About all scientists knew about cancer 50 years ago was that cancer cells make copies of their DNA and then of themselves more rapidly than most normal cells do. In the 1940s, Sidney Farber, a Boston oncologist, intuited that since cells need a biochemical called folate to synthesize new DNA, an anti-folate might impede this synthesis. After a friend at a chemical company synthesized an anti-folate—it was named methotrexate—Farber gave it to cancer patients, sending some into short-term remission, he reported in 1948. (Two years earlier, scientists had serendipitously discovered that mustard gas, a chemical weapon, could reduce tumors in patients with non-Hodgkin's lymphoma, but no one had any idea how it worked.) Thus was born the era of chemotherapy, one that continues today. It is still based on the simple notion that disrupting DNA replication and cell division will halt cancer. Soon there would be dozens of chemo drugs that target one or more of the steps leading to cell proliferation. Almost all of those approved in the 1970s, 1980s and 1990s were the intellectual descendants of Farber's strategy of stopping cancer cells from making copies of their DNA, and then themselves, by throwing a biochemical wrench into any of the steps involved in those processes. And none of it had anything to do with understanding why cancer cells were demons of proliferation. "The clinical-research community was expending enormous effort mixing and matching chemotherapy drugs," recalls Dennis Slamon, who began a fellowship in oncology at UCLA in 1979 and is now director of clinical/translational research at the Jonsson Cancer Center there. "There was nothing coming out of the basic science that could help" patients.

INPUT DATA
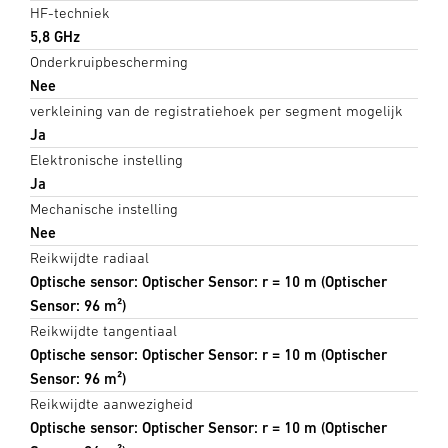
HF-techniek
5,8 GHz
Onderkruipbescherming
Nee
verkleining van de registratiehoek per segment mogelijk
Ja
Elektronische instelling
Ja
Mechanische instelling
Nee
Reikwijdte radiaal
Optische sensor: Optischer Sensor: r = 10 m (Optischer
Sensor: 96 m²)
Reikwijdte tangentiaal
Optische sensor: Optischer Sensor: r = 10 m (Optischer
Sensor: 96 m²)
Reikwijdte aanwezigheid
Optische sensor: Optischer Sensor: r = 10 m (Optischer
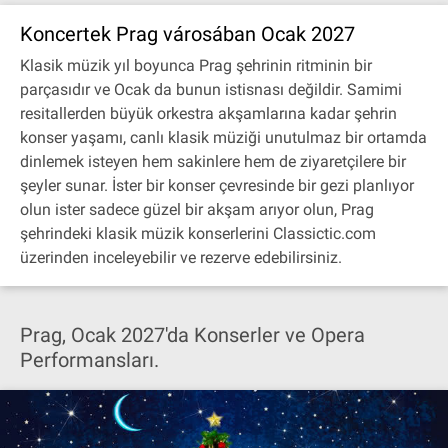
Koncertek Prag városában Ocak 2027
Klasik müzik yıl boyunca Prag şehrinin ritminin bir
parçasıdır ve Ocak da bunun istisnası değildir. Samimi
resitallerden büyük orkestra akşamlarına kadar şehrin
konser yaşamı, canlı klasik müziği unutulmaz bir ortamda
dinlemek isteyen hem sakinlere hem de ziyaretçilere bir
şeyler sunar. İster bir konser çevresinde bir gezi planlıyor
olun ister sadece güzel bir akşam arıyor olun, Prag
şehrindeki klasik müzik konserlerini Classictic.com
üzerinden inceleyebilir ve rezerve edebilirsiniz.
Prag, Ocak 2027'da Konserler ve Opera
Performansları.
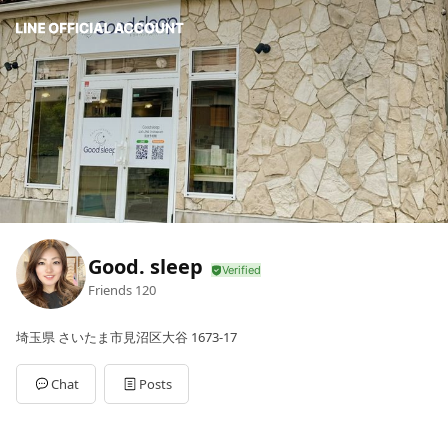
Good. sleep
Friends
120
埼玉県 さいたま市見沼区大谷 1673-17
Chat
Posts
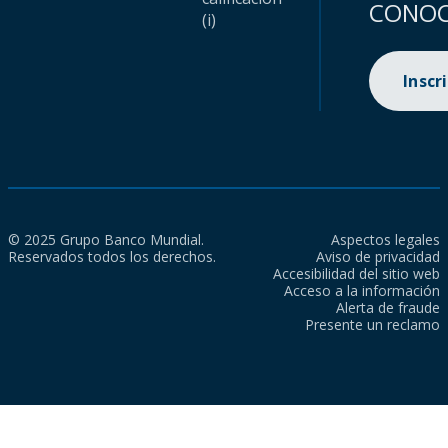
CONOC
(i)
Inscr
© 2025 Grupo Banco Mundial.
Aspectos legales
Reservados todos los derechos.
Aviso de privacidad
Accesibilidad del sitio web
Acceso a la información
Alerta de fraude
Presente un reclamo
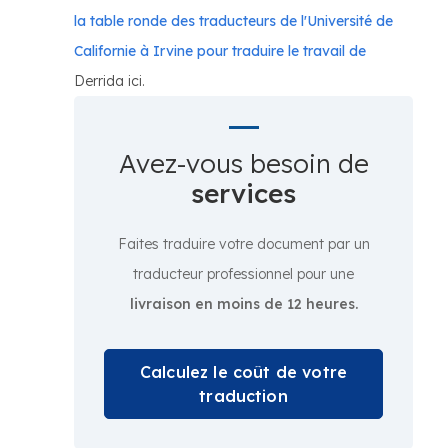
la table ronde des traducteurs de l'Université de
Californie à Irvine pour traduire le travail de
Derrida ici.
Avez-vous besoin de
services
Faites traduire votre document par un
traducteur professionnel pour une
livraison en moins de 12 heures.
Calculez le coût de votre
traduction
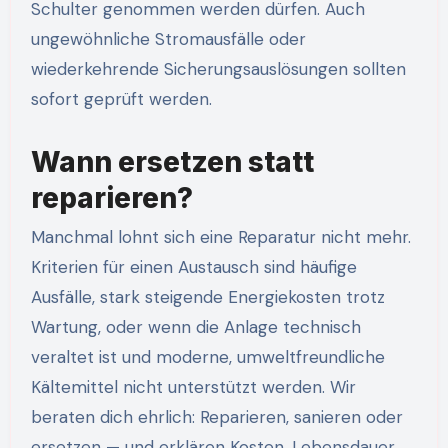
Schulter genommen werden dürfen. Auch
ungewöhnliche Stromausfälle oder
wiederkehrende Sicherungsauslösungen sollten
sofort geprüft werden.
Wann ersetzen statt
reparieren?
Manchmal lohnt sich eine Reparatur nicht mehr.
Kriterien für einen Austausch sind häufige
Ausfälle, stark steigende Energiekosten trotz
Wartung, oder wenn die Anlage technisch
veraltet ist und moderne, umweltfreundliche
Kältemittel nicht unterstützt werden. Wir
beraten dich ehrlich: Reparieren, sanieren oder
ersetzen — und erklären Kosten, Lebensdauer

TASKS TO PERFORM
A – From the passage on the early history of chemotherapy, list every year or decade that is written as a number, in the order it appears.
B – Write the next part of the passage on the early history of chemotherapy, beginning after its final sentence.

EXERCISE RESULTS
A – 1940s, 1948, 1970s, 1980s, 1990s, 1979

B –
In the high-powered labs funded by the war on cancer, molecular biologists thought they could change that. By discovering how genetic and other changes let cancer cells multiply like frisky rabbits, they reasoned, they could find ways to stop the revved-up replication at its source. That promised to be more effective, and easier on healthy cells than chemotherapy drugs, which also kill normal dividing cells, notably in the gut, bone marrow, mouth and hair follicles. In the 1970s, cancer scientists discovered cancer viruses that alter DNA in animals, and for a while the idea that viruses cause cancer in people, too, was all the rage. (The human papilloma virus causes cervical cancer, but other human cancers have nothing to do with viruses, it would turn out.) In the 1970s and 1980s they discovered human genes that, when mutated, trigger or promote cancer, as well as tumor suppressor genes that, when healthy, do as their name implies but when damaged release the brakes on pathways leading to cancer.

It made for a lot of elegant science and important research papers. But it "all seemed to have little or no impact on the methods used by clinicians to diagnose and treat cancers," wrote Varmus. Basic-science studies of the mechanisms leading to cancer and efforts to control cancer, he observed, "often seemed to inhabit separate worlds." Indeed, it is possible (and common) for cancer researchers to achieve extraordinary acclaim and success, measured by grants, awards, professorships and papers in leading journals, without ever helping a single patient gain a single extra day of life. There is no pressure within science to make that happen. It is no coincidence that the ratio of useful therapy per basic discovery is abysmal. For other diseases, about 20 percent of new compounds arising from basic biological discoveries are eventually approved as new drugs by the FDA. For cancer, only 8 percent are.